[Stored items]
----------

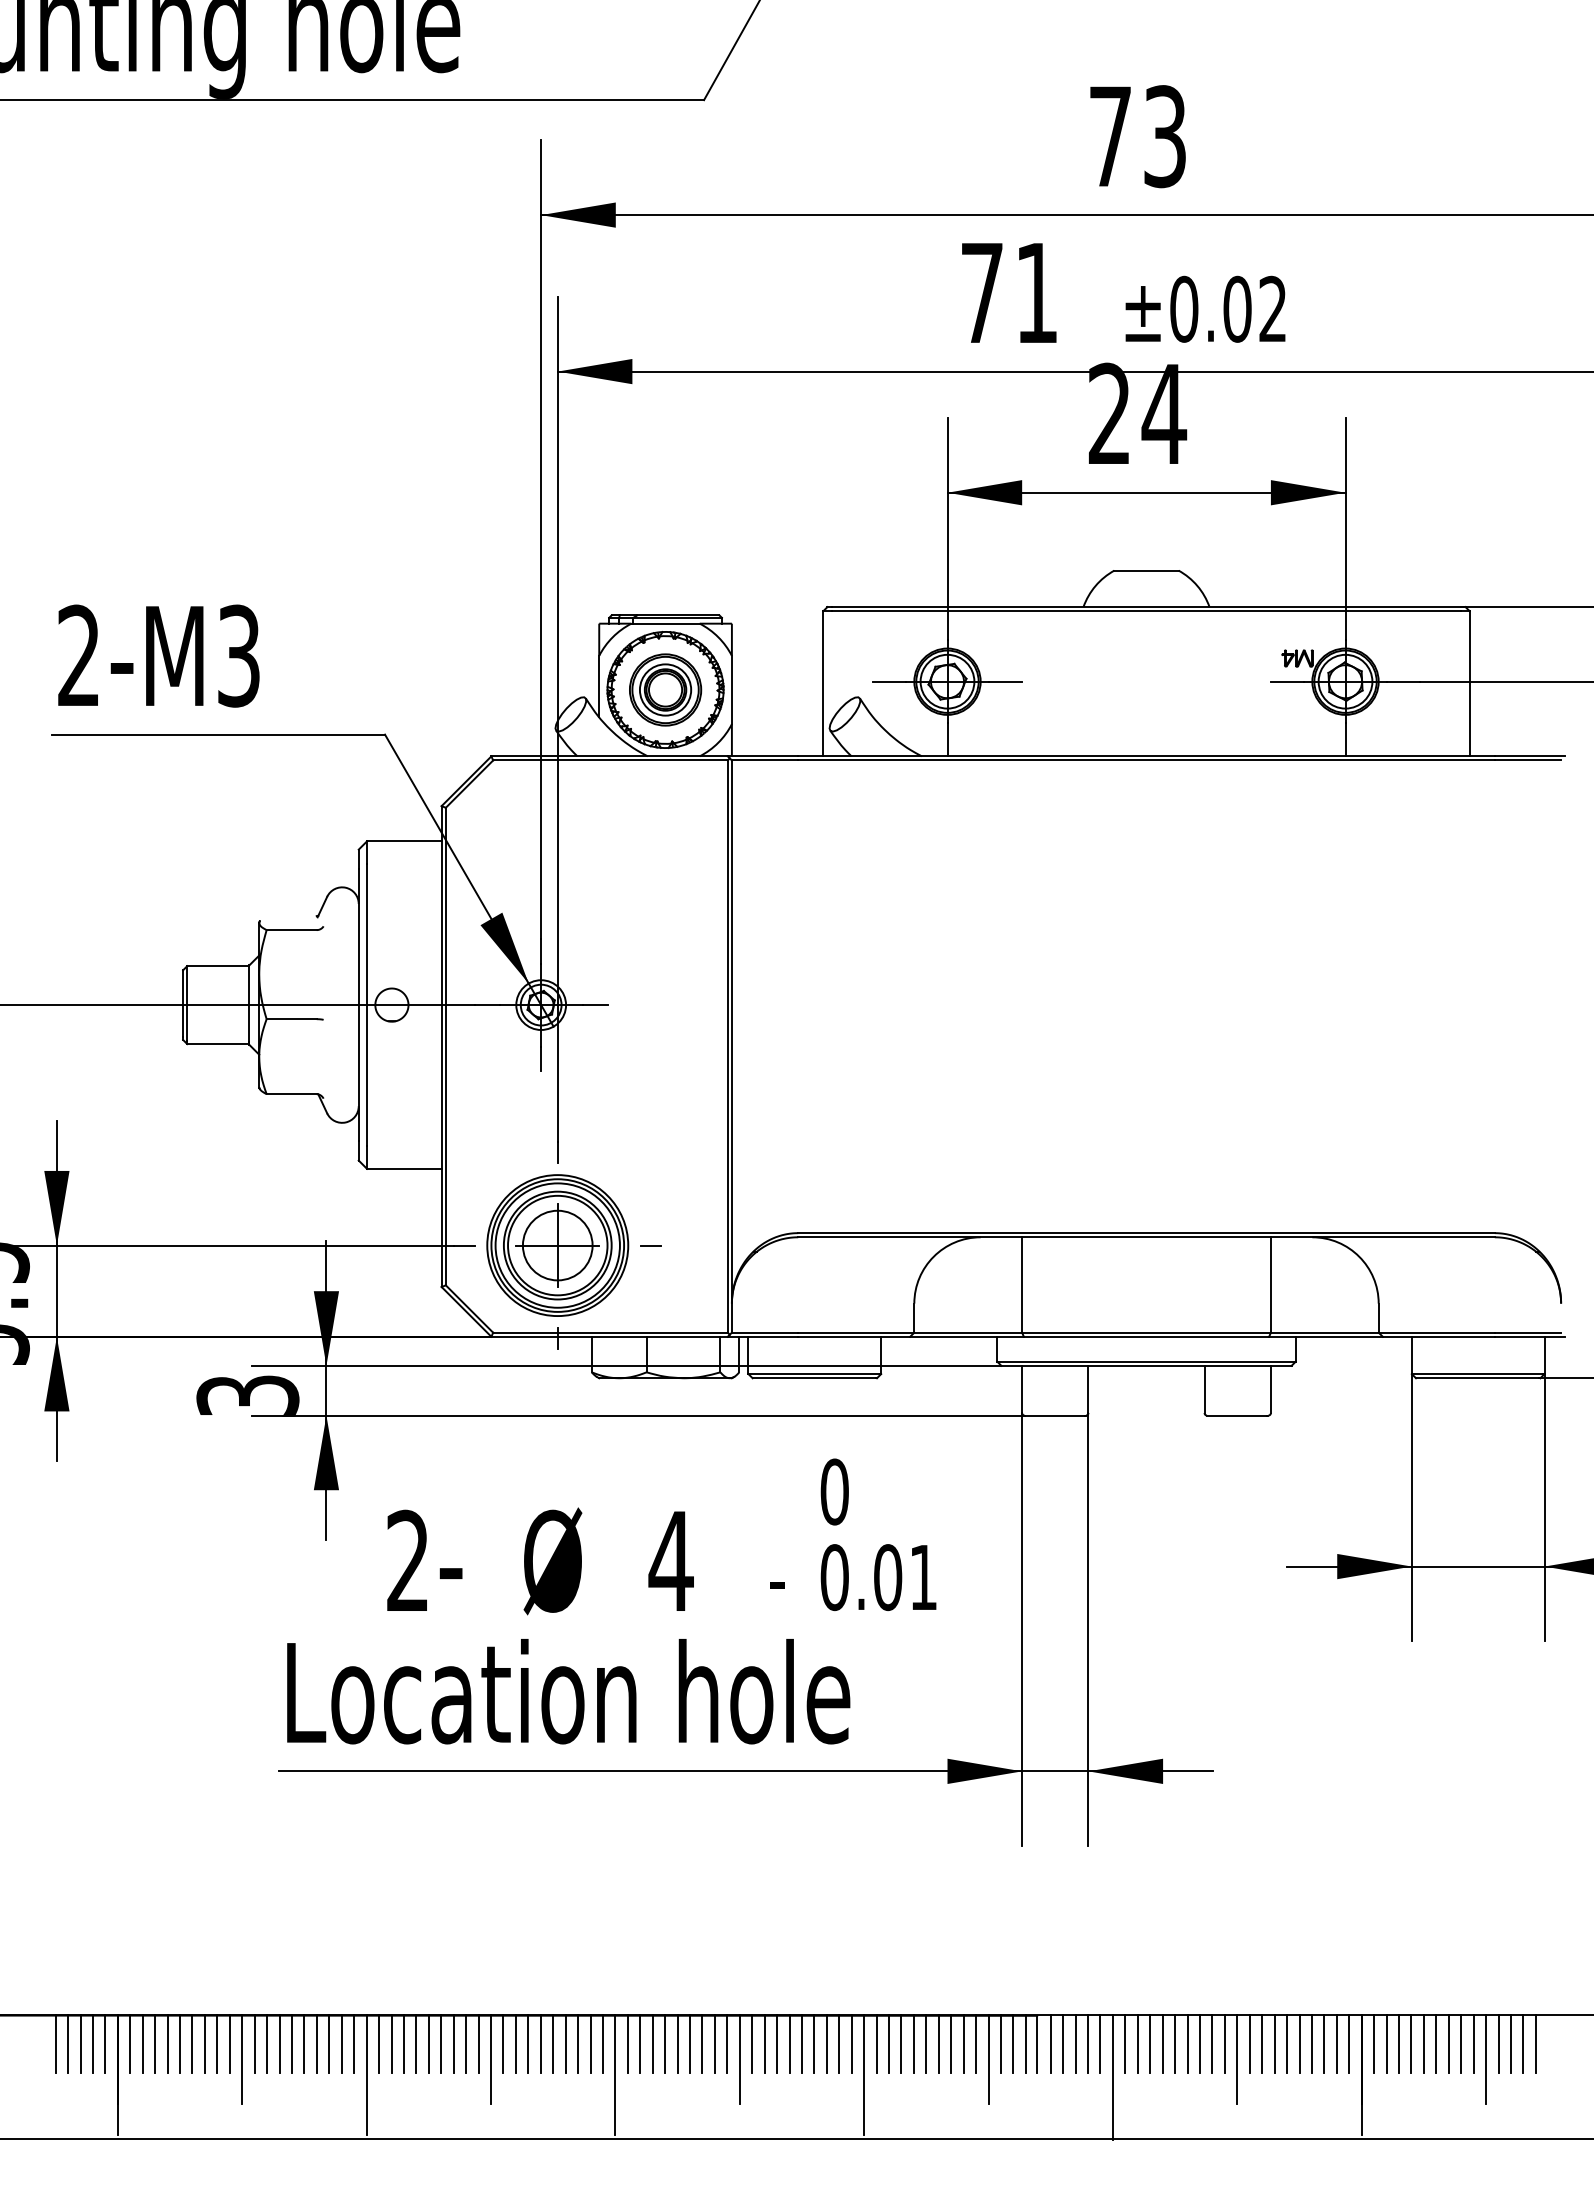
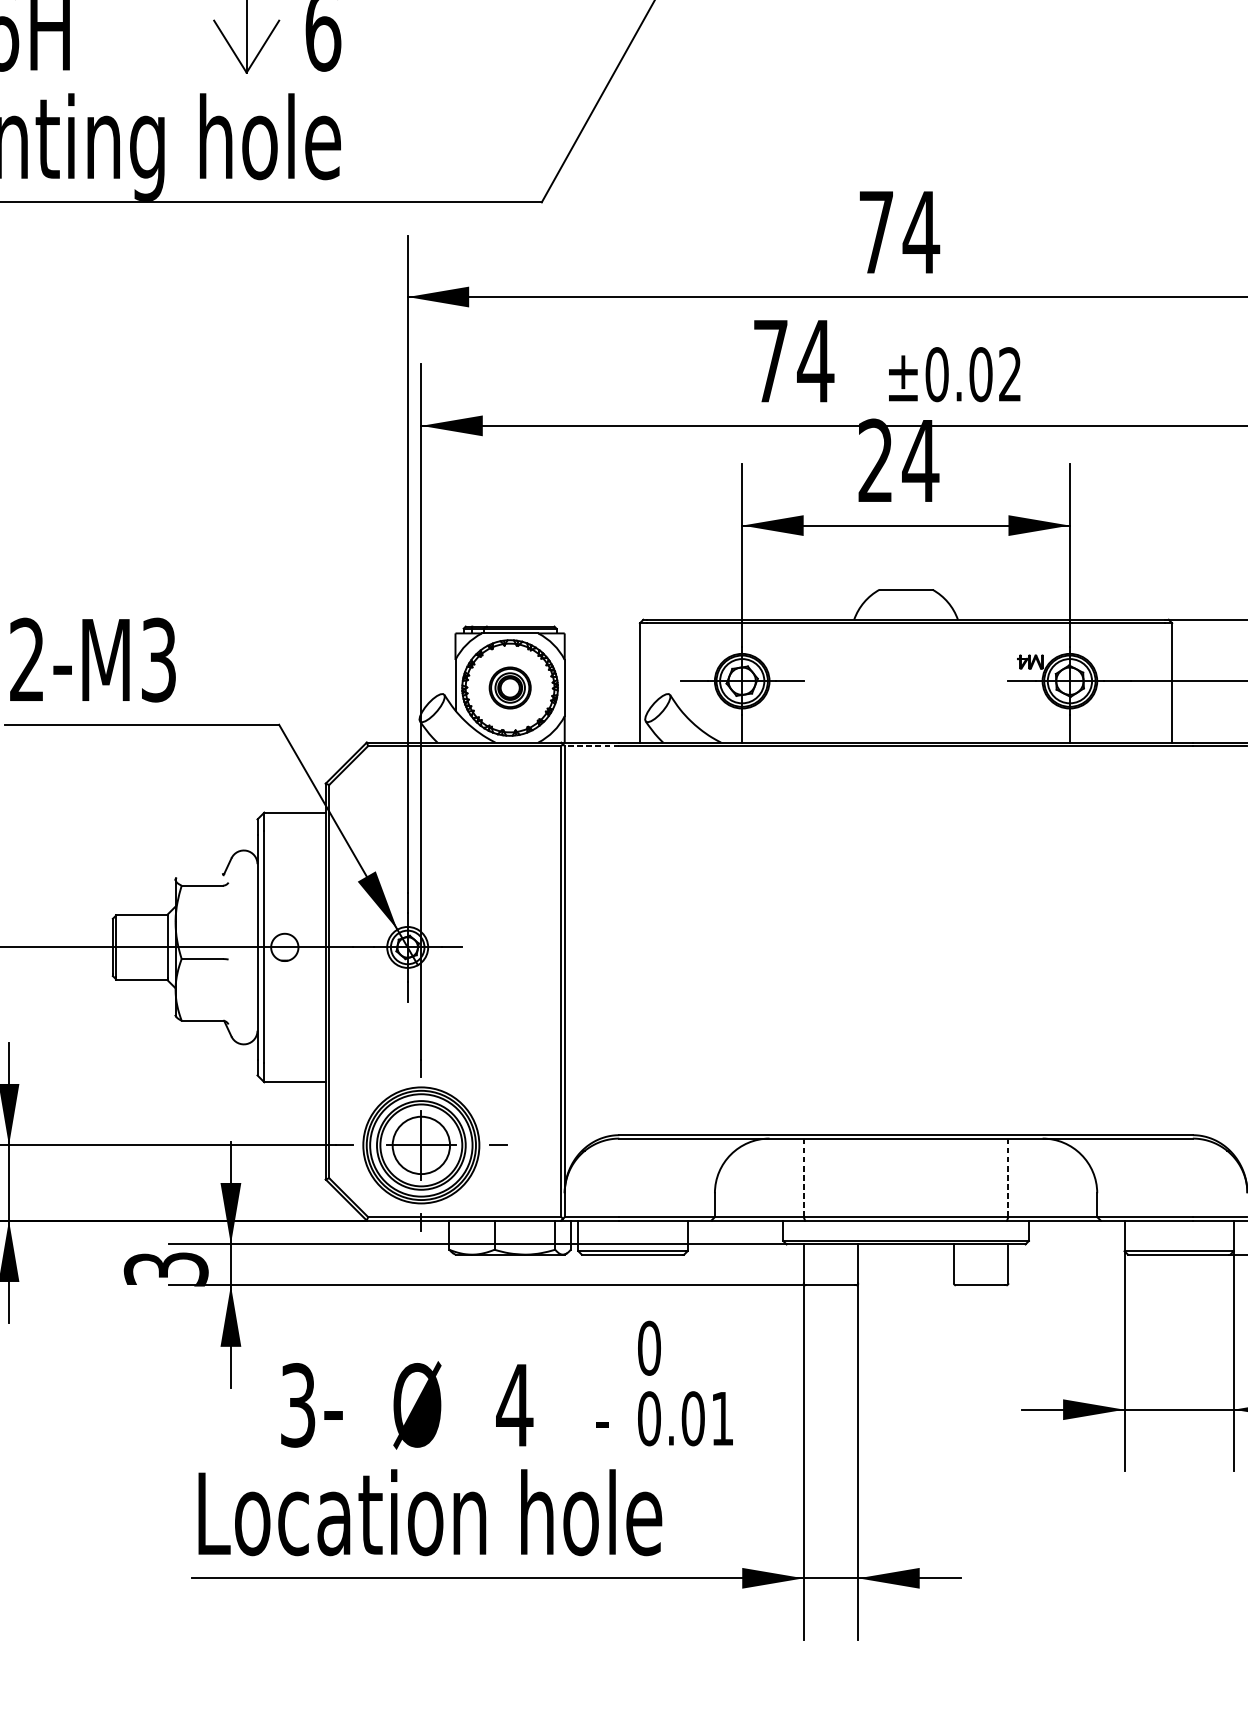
text: (1164, 136) -> (920, 232), 73 -> 74
text: (1036, 292) -> (815, 360), 71 -> 74
part: (665, 689) -> (510, 687), size x0.7
line: (764, 760) -> (591, 746), solid -> dashed
line: (1022, 1284) -> (803, 1177), solid -> dashed
line: (1270, 1284) -> (1008, 1177), solid -> dashed
text: (407, 1560) -> (297, 1404), 2- -> 3-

----------

*Work to be completed*. An exact copy of the records above is needed, free of pictures.

*Worked solution*.
text: (1164, 136) -> (920, 232), 73 -> 74
text: (1036, 292) -> (815, 360), 71 -> 74
part: (665, 689) -> (510, 687), size x0.7
line: (764, 760) -> (591, 746), solid -> dashed
line: (1022, 1284) -> (803, 1177), solid -> dashed
line: (1270, 1284) -> (1008, 1177), solid -> dashed
text: (407, 1560) -> (297, 1404), 2- -> 3-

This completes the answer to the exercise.